In this article, you learned how to build a secure web application using FastAPI, implementing essential features such as user management, API key authentication, and template rendering with Jinja2, all styled with Material Design.

The article began with setting up the project structure and configuring the development environment. You implemented a FastAPI application from scratch, manually handling user registration, password hashing, and JWT-based authentication for login. The API key authentication method was also integrated to secure specific routes.

The frontend of the application was created using Jinja2 templates and styled with Materialize CSS to follow Material Design principles, providing a clean and responsive user interface. You also learned how to set up routes for user registration, login, and protected content access.

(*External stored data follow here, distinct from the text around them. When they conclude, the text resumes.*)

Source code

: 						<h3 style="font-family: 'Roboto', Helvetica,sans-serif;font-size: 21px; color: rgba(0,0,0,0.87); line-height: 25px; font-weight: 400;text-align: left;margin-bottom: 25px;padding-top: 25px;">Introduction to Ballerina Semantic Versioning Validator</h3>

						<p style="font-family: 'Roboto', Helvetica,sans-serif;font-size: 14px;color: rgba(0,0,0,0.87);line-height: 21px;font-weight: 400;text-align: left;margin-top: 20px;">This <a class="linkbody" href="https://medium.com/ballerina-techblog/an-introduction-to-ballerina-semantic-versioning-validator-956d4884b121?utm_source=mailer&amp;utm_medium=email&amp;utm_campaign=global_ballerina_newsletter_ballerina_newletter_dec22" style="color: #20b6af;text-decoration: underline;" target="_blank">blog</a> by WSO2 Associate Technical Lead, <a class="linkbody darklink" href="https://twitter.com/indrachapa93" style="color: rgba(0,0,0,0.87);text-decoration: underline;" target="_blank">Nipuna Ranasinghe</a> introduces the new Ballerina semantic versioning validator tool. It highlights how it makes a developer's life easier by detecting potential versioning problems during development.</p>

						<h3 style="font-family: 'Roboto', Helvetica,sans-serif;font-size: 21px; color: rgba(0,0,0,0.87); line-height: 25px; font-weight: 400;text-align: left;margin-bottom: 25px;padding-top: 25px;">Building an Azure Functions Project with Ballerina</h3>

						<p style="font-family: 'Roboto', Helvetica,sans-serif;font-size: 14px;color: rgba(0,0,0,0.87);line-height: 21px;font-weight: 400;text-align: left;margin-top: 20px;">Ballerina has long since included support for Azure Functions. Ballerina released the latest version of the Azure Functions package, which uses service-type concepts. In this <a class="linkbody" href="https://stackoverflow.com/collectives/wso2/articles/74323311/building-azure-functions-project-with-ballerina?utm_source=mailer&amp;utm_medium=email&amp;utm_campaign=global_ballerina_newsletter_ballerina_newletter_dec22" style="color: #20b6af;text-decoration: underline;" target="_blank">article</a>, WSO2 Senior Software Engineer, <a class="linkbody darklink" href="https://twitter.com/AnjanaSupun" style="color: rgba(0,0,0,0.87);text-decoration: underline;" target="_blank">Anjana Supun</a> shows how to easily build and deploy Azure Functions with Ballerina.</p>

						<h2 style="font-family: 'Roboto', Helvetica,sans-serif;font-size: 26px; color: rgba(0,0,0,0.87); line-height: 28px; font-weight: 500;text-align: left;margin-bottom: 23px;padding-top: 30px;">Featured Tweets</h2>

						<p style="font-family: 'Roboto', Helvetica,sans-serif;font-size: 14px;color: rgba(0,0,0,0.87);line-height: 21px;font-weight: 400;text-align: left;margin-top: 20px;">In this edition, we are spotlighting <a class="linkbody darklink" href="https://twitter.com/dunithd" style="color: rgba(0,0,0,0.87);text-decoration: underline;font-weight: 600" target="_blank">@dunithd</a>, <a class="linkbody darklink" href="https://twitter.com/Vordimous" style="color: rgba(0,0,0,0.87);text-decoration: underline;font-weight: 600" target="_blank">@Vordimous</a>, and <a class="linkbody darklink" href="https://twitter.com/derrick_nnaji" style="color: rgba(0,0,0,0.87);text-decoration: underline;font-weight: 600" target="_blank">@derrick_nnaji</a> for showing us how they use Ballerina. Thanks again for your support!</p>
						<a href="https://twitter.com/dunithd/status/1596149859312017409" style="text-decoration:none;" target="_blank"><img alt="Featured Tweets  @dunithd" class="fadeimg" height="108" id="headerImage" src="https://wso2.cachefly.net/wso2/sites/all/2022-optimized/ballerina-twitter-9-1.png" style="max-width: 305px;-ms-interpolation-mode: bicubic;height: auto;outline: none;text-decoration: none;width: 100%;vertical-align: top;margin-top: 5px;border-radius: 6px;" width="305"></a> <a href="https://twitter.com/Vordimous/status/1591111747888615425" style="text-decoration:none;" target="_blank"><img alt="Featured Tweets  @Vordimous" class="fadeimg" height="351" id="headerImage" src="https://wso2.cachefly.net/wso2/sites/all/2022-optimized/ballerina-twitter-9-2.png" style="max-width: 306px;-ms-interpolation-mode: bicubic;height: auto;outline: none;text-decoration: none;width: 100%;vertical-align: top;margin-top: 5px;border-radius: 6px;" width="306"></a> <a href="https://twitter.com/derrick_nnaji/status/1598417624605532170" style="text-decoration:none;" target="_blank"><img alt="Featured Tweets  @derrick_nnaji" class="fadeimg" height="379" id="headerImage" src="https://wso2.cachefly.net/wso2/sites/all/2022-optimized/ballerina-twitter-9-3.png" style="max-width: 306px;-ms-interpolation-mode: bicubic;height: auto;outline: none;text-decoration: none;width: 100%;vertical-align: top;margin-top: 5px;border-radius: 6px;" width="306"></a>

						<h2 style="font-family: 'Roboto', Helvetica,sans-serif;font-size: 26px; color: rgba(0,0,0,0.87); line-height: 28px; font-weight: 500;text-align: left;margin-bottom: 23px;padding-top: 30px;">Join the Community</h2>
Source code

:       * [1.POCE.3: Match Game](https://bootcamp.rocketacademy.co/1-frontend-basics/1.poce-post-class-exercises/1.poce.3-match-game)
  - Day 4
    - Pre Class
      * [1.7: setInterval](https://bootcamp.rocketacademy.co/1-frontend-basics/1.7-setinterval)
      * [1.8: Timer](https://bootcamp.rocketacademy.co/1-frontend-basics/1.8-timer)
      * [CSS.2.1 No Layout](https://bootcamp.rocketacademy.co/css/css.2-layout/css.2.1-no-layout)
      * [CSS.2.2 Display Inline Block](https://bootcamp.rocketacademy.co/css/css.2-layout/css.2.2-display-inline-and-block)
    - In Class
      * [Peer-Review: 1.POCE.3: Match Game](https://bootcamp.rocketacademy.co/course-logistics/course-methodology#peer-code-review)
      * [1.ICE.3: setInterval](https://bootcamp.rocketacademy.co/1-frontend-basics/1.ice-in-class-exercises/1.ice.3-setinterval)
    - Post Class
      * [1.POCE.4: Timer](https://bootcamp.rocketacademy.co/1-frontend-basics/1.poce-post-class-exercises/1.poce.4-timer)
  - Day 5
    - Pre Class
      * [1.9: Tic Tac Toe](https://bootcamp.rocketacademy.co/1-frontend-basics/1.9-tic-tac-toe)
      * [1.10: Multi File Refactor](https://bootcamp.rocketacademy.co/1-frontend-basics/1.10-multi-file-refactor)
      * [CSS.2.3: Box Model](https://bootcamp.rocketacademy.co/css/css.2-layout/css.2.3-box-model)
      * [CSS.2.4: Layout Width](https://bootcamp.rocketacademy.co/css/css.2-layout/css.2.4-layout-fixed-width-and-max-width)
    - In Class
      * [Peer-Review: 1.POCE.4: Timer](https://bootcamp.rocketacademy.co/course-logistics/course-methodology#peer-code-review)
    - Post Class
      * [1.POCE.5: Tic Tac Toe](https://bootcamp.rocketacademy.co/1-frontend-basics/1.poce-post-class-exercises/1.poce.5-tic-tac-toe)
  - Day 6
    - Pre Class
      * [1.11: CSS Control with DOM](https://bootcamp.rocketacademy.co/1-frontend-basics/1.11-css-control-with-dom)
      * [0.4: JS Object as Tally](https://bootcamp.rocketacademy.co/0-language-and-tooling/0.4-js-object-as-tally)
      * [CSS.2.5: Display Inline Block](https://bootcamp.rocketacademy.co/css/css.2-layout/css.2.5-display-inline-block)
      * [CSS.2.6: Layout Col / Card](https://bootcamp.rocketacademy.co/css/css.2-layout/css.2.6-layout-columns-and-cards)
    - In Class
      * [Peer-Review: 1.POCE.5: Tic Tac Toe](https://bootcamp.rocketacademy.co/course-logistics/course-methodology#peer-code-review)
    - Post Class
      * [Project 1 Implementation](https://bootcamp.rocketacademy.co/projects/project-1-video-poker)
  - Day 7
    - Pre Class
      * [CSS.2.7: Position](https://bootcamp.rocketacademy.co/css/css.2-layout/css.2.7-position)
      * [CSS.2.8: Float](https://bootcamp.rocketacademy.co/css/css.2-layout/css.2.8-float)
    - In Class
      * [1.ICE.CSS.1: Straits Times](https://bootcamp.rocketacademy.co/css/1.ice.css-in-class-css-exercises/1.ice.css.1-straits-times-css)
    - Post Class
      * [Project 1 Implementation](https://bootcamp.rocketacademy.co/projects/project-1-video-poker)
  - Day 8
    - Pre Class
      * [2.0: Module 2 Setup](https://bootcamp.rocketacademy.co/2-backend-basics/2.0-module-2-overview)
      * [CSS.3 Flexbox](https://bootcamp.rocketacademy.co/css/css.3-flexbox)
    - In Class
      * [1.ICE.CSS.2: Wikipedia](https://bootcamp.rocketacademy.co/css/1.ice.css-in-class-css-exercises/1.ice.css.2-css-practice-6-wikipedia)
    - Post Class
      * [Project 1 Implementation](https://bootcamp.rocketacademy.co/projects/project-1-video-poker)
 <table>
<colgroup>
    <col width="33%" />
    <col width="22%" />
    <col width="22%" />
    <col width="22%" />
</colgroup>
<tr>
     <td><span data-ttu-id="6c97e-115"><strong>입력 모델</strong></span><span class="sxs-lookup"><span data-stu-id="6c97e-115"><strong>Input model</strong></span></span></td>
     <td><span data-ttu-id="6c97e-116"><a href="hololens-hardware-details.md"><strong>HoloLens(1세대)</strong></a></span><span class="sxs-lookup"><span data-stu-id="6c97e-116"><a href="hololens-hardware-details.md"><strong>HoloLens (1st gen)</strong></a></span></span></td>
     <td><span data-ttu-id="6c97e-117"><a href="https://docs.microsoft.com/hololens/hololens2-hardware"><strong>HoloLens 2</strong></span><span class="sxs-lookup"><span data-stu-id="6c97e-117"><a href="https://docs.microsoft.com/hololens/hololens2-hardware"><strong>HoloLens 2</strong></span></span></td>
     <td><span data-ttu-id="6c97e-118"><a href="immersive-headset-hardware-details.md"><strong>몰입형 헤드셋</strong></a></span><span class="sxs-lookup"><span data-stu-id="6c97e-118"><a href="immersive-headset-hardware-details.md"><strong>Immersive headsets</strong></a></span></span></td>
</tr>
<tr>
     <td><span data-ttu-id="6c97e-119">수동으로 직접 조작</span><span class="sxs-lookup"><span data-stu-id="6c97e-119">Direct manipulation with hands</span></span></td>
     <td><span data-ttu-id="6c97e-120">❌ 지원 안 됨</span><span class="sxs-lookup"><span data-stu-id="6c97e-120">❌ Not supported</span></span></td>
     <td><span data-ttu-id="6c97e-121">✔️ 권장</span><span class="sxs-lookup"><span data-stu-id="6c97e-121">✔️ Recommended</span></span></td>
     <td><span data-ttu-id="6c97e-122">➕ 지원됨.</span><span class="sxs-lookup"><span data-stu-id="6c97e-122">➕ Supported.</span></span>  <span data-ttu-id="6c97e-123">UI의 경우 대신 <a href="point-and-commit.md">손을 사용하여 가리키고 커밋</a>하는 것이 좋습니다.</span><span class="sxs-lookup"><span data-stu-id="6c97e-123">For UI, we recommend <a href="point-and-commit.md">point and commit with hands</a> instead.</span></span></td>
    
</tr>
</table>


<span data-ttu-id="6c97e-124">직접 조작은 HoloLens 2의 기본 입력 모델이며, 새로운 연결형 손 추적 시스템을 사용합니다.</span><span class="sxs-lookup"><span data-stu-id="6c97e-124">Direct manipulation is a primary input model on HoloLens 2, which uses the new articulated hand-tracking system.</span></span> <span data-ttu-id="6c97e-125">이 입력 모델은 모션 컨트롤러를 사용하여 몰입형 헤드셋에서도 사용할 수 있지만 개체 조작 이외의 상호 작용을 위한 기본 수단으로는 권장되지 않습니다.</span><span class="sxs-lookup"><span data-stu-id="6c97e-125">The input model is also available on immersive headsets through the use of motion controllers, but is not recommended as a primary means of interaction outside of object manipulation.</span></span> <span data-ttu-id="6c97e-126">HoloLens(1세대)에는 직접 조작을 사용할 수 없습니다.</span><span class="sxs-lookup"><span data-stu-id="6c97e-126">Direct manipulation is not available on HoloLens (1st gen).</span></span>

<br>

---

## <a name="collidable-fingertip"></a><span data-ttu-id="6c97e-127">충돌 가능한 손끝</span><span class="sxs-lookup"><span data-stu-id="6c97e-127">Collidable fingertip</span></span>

To ensure the application’s functionality, the article guided you through writing automated tests using pytest and httpx. These tests covered user registration, login with valid and invalid credentials, and access control via API key and JWT tokens. Additionally, common errors were addressed, such as handling database integrity constraints and properly configuring authentication methods for protected routes.

Finally, the article concluded with practical advice on testing the /protected-route endpoint, explaining how to use tools like Postman, Insomnia, browser developer tools, and curl to validate both API key and JWT token authentication.